RTB rental sector data shows no signs that rent pressure zones are working - Eoin Ó Broin TD
Sinn Féin Housing spokesperson Eoin Ó Broin TD has commented on the publication of the RTB rent index for quarter 1 of 2018.
The average annual rent increase across the state is now 7.1%, which shows that rent pressure zones aren’t working.
Deputy Ó Broin said:
“The latest figures published by the RTB show that the average rent across the country is now €1,060, an annual increase of 7.1%.
"In Dublin the average rent for new tenancies is now €1,527, an annual increase of 7.8%.
“Outside of Dublin other urban areas within rent pressure zones are similarly affected, for example Galway shows an increase of 8.3%.
“This shows that the government’s half-hearted attempt to curb excessive rental inflation is not working.
"The rent pressure zone cap of a 4% increase limit is clearly being breached.
“In areas outside the rent pressure zones the annual increases are also worrying.
"In Roscommon it was 9.7%, in Laois 9.7%, in Sligo it was 8.5%, in Limerick 8.9% and in Waterford 6.4%.
“While the Minister for Housing is interpreting the latest figures as firm evidence that rent inflation is on a downward trend based on the last two quarterly reports.

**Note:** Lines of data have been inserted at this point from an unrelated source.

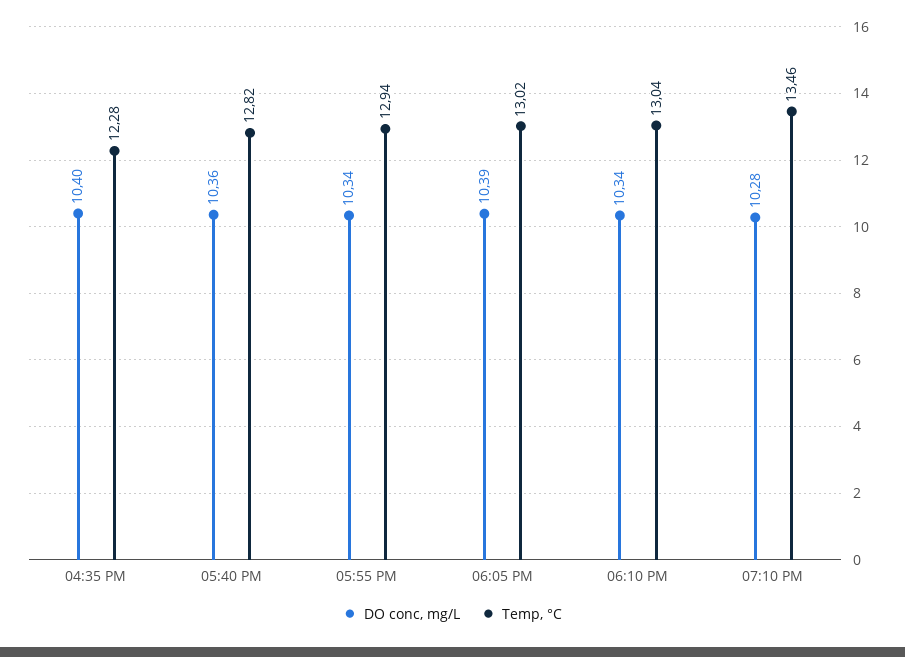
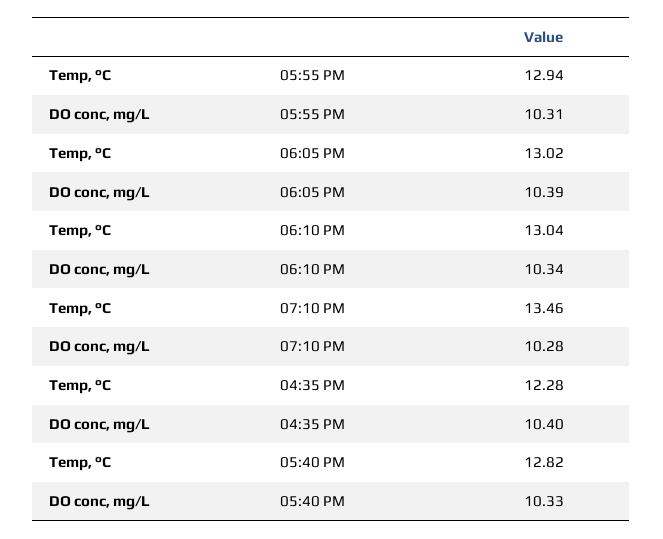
  {
    "DO conc, mg/L": {
      "04:35 PM": 10.4,
-     "05:40 PM": 10.36,
+     "05:40 PM": 10.33,
-     "05:55 PM": 10.34,
+     "05:55 PM": 10.31,
      "06:05 PM": 10.39,
      "06:10 PM": 10.34,
      "07:10 PM": 10.28
    },
    "Temp, °C": {
      "04:35 PM": 12.28,
      "05:40 PM": 12.82,
      "05:55 PM": 12.94,
      "06:05 PM": 13.02,
      "06:10 PM": 13.04,
      "07:10 PM": 13.46
    }
  }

"There have been consecutive quarterly downward trends before that have been followed by spikes.
“Furthermore all the rents used by the RTB for this reports are not current rents as there are no obligations on landlords to register any rent increases with the RTB.
“There are also a number of exempted properties to be factored in. These include new properties to the rental market i.e ones not let in the previous two years and properties that have undergone substantial refurbishment.
“In order to get a clearer picture of what is going on in the rental market we need to see an annual registration of tenancies including up to date rent level with the RTB.
"The RTB also need to be granted greater enforcement powers for policing rent pressure zones and tenancy registrations.
“Ultimately the Minister for Housing must review his opposition to real rent certainty, linking rent reviews to an index like the consumer price index.
"Unless he takes decisive action we will continue to see unsustainable rent increases.”